"I am mad!"
"And sober?"
"Yes, sober. Shoot her out!"
The eagle eyes of Old Man Selden were fixed intently on the face showing from the gloom. Every muscle was tense, every faculty alert. His beetling grey brows came down and hid his eyes from the younger man, but those cold blue eyes saw everything.
"Bein's ye're sober, Obed," the old man drawled, "I'll be obliged to tell ye that no Poison Oaker ner any other man ever talked to me like you been doin' and got away with it. Just so! And, bein's ye're sober, I'll say that my business is my own, an' I'll keep her to myself till I get ready to tell her. Furthermore, I'm still runnin' the Poison Oakers, and what I say goes now same as a couple months ago.
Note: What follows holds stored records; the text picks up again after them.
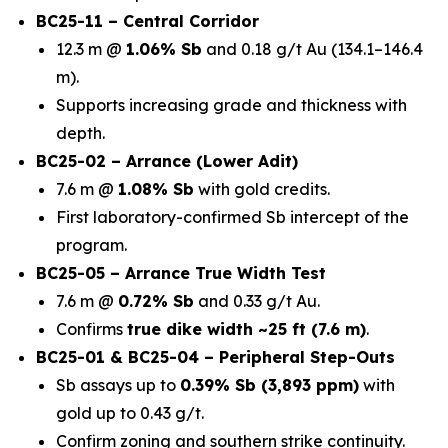
BC25-11 – Central Corridor
12.3 m @
1.06% Sb
and 0.18 g/t Au (134.1–146.4
m).
Supports increasing grade and thickness with
depth.
BC25-02 – Arrance (Lower Adit)
7.6 m @
1.08% Sb
with gold credits.
First laboratory-confirmed Sb intercept of the
program.
BC25-05 – Arrance True Width Test
7.6 m @
0.72% Sb
and 0.33 g/t Au.
Confirms
true dike width ~25 ft (7.6 m)
.
BC25-01 & BC25-04 – Peripheral Step-Outs
Sb assays up to
0.39% Sb (3,893 ppm)
with
gold up to 0.43 g/t.
Confirm zoning and southern strike continuity.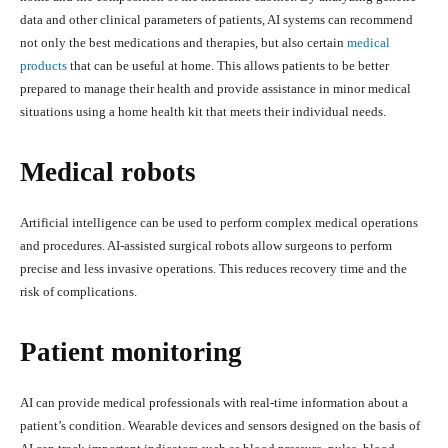
data and other clinical parameters of patients, AI systems can recommend
not only the best medications and therapies, but also certain
medical
products
that can be useful at home. This allows patients to be better
prepared to manage their health and provide assistance in minor medical
situations using a home health kit that meets their individual needs.
Medical robots
Artificial intelligence can be used to perform complex medical operations
and procedures. AI-assisted surgical robots allow surgeons to perform
precise and less invasive operations. This reduces recovery time and the
risk of complications.
Patient monitoring
AI can provide medical professionals with real-time information about a
patient’s condition. Wearable devices and sensors designed on the basis of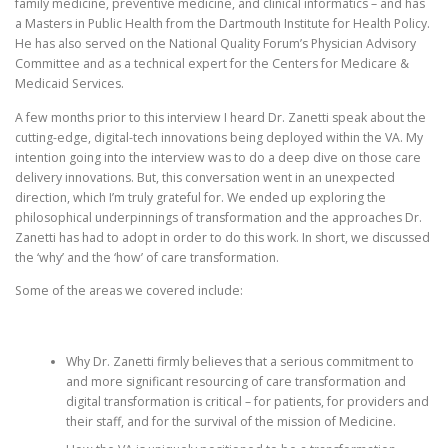
family medicine, preventive medicine, and clinical informatics – and has
a Masters in Public Health from the Dartmouth Institute for Health Policy.
He has also served on the National Quality Forum’s Physician Advisory
Committee and as a technical expert for the Centers for Medicare &
Medicaid Services.
A few months prior to this interview I heard Dr. Zanetti speak about the
cutting-edge, digital-tech innovations being deployed within the VA. My
intention going into the interview was to do a deep dive on those care
delivery innovations. But, this conversation went in an unexpected
direction, which I’m truly grateful for. We ended up exploring the
philosophical underpinnings of transformation and the approaches Dr.
Zanetti has had to adopt in order to do this work. In short, we discussed
the ‘why’ and the ‘how’ of care transformation.
Some of the areas we covered include:
Why Dr. Zanetti firmly believes that a serious commitment to
and more significant resourcing of care transformation and
digital transformation is critical – for patients, for providers and
their staff, and for the survival of the mission of Medicine.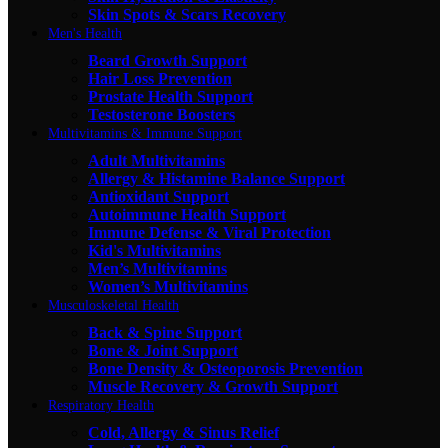
Skin Spots & Scars Recovery
Men's Health
Beard Growth Support
Hair Loss Prevention
Prostate Health Support
Testosterone Boosters
Multivitamins & Immune Support
Adult Multivitamins
Allergy & Histamine Balance Support
Antioxidant Support
Autoimmune Health Support
Immune Defense & Viral Protection
Kid's Multivitamins
Men’s Multivitamins
Women’s Multivitamins
Musculoskeletal Health
Back & Spine Support
Bone & Joint Support
Bone Density & Osteoporosis Prevention
Muscle Recovery & Growth Support
Respiratory Health
Cold, Allergy & Sinus Relief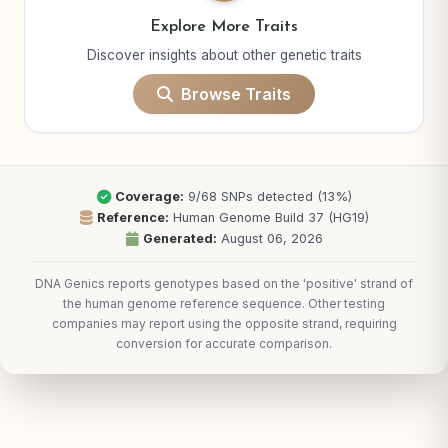
Explore More Traits
Discover insights about other genetic traits
Browse Traits
Coverage:
9/68 SNPs detected (13%)
Reference:
Human Genome Build 37 (HG19)
Generated:
August 06, 2026
DNA Genics reports genotypes based on the 'positive' strand of
the human genome reference sequence. Other testing
companies may report using the opposite strand, requiring
conversion for accurate comparison.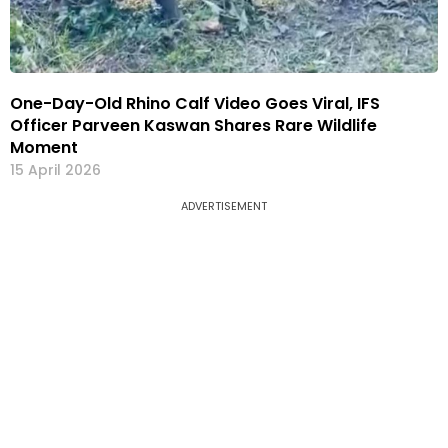
One-Day-Old Rhino Calf Video Goes Viral, IFS
Officer Parveen Kaswan Shares Rare Wildlife
Moment
15 April 2026
ADVERTISEMENT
I know what's good for us boys better'n any o' the rest o' ye, and I'm doin' it."
"You're a dam' liar!" shouted Pence.
Old Man Selden's gun hand leaped to his hip. "Come a-shootin', kid!" he bellowed.
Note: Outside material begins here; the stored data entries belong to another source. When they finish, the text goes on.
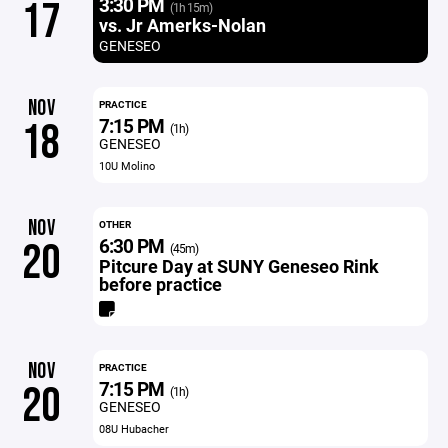
3:30 PM
17
(1h 15m)
vs. Jr Amerks-Nolan
GENESEO
NOV
PRACTICE
7:15 PM
18
(1h)
GENESEO
10U Molino
NOV
OTHER
6:30 PM
20
(45m)
Pitcure Day at SUNY Geneseo Rink
before practice
NOV
PRACTICE
7:15 PM
20
(1h)
GENESEO
08U Hubacher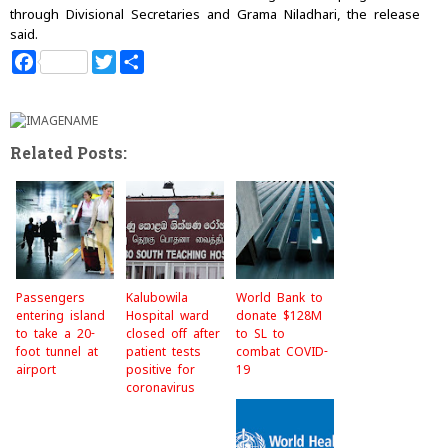
through Divisional Secretaries and Grama Niladhari, the release
said.
F
T
S
a
w
h
c
i
a
e
t
r
b
t
e
o
e
Related Posts:
o
r
k
Passengers
Kalubowila
World Bank to
entering island
Hospital ward
donate $128M
to take a 20-
closed off after
to SL to
foot tunnel at
patient tests
combat COVID-
airport
positive for
19
coronavirus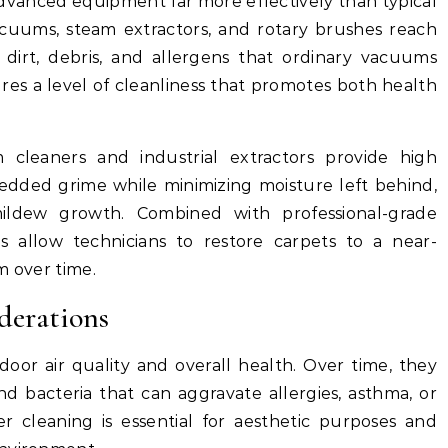
advanced equipment far more effectively than typical
cuums, steam extractors, and rotary brushes reach
 dirt, debris, and allergens that ordinary vacuums
res a level of cleanliness that promotes both health
m cleaners and industrial extractors provide high
dded grime while minimizing moisture left behind,
ildew growth. Combined with professional-grade
s allow technicians to restore carpets to a near-
m over time.
derations
ndoor air quality and overall health. Over time, they
nd bacteria that can aggravate allergies, asthma, or
er cleaning is essential for aesthetic purposes and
He whipped out his Colt, shot from the hip. The roar of his big gun filled the cave. Screened by the smoke of it, Old Man Selden sprang nimbly to the deeper shadows.
There he crouched, his cavernous eyes peering out through the dense, confined smoke like a lynx posing to spring upon a burrowing gopher.
Obed Pence had not been slow. He too had leaped the instant the old man's hand dropped to his holster. He had ducked into deeper shadows still, and had not been hit. Now he fired through the smoke wreaths in the direction he supposed the old man had darted. A report from Adam's gun roared on the heels of his own, and rocks and earth rattled down a foot from his shoulder.